In questo mondo pullulante di forme, nessuno sa in che modo questi uomini stupefatti dalla propria
ombra riescano a rimanere in questa parte della terra, ovvero dentro la cornice, dentro l’orlo, e non
scivolino fuori, come tante sagome indistinte e evanescenti accompagnandoci per giorni e giorni,
finché, improvvisamente, ci abbandoneranno, precipitandoci nella morte. Forse per questo l’artista
tiene la luce sempre accesa, per non farsi prendere alla sprovvista. La cultura ebraica, che vive nella
e della parola, con i suoi esegeti, studiosi di cabala e rabbini, al contrario di chi ha perso l’incanto
non ha dimenticato che tre giorni prima di morire l’ombra ci abbandona. Mi piace pensare che
l’ombra non ci lasci del tutto soli ma che ci preceda, ci prepari l’altra dimora, quella forse più
accogliente e più umana.
Ecco l’importanza dell’orlo. Tiene dentro. E in quel dentro Mattia Cozzio trasforma il visibile
parlare e pensare in colori, segni, forme, volumi. Come faceva Egon Schiele, di cui le angolosità
fisiche traspaiono tra le geometrie dell’Io.

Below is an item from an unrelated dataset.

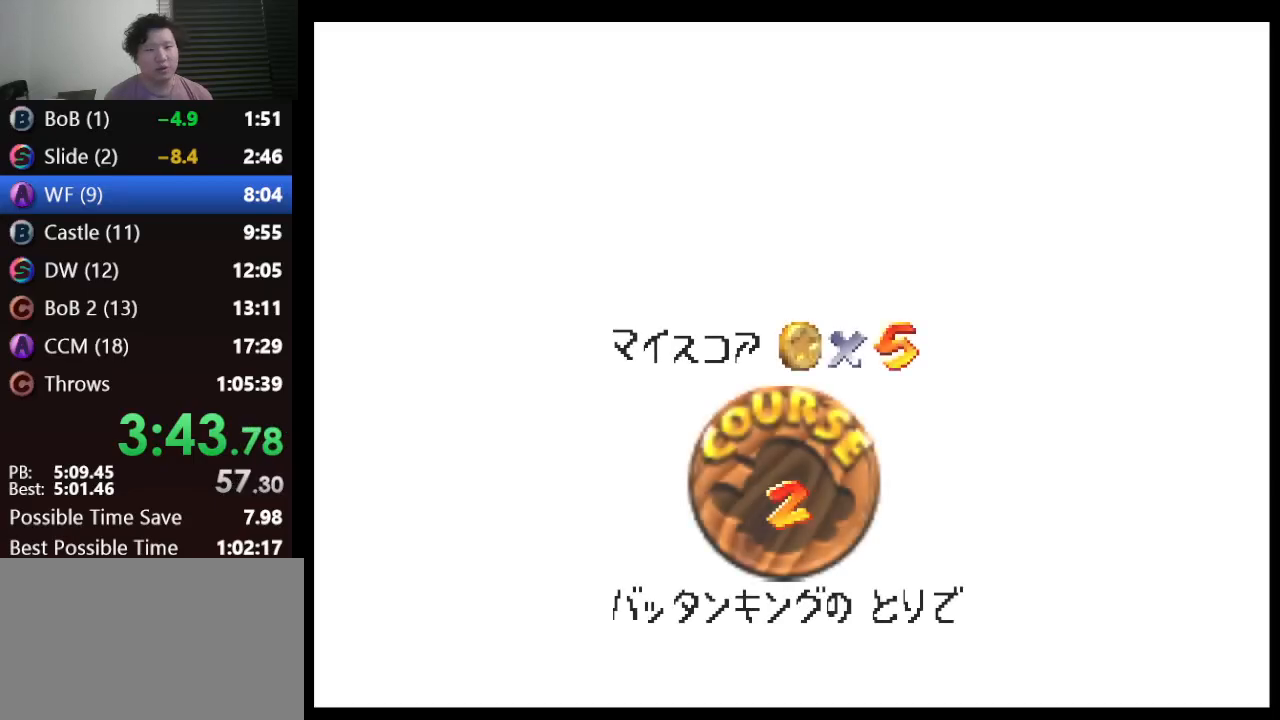
{"buttons": [], "left_stick": "center", "events": [[183, "A", "up"], [250, "A", "down"], [383, "A", "up"], [450, "A", "down"], [500, "A", "up"]]}
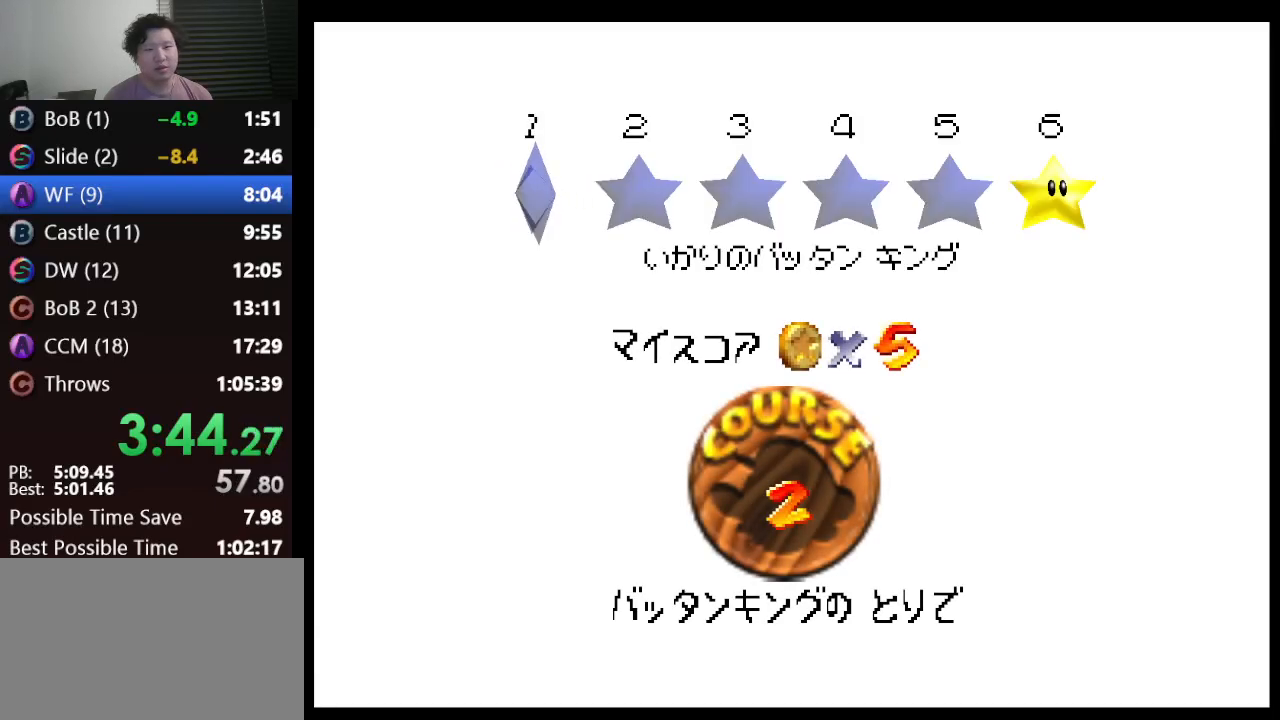
{"buttons": [], "left_stick": "center", "events": [[67, "A", "down"], [150, "A", "up"], [400, "A", "down"], [467, "A", "up"]]}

Il rapporto tra due potenze della mente dell’artista – il segno e il colore – è incessante, per niente
naturalistico, assolutamente sfuggente da ogni verismo. Ci vuole perizia letteraria per inseguire
queste “vie” parallele, questo continuo passaggio tra la figura e l’architettura che arriva a fondere i
soggetti, con facce e visi che assumono forme architettoniche e palazzi, torri e cupole che diventano
orbite di occhi apparentemente spenti.
La pittura occidentale, a partire dagli inizi del XV secolo, rende la rappresentazione assoluta, tende
ad affermare in modo radicale l’unità dell’immagine nel suo aspetto di specchio del visibile. Il
nostro artista fa qualche cosa di più, un passo in avanti, uno di lato, uno indietro, uno in basso e uno
in alto: lo specchio è quello dell’Io e l’immagine che si riflette non è omogenea, intera, uniforme,
compatta (e quale lo è?), ma frammentata, lacerata, tormentata, talvolta straziata. Perché l’artista
che ha perduto l’anima ha perduto il senso di appartenenza sociale e il senso di comunione con le
potenze e con gli Dei. E, comunque, egli è sempre e continuamente alla ricerca disperata
dell’Anima: nonostante l’Io si perda tra le case e le piramidi, si frammenti in tanti multipli, si
specchi in un sottile gioco di rimandi continui tra sé e sé e si sdoppi nel viso attonito e nella camicia
aperta, tutto ciò non serve a razionalizzare la propria esistenza e l’angoscia rimane.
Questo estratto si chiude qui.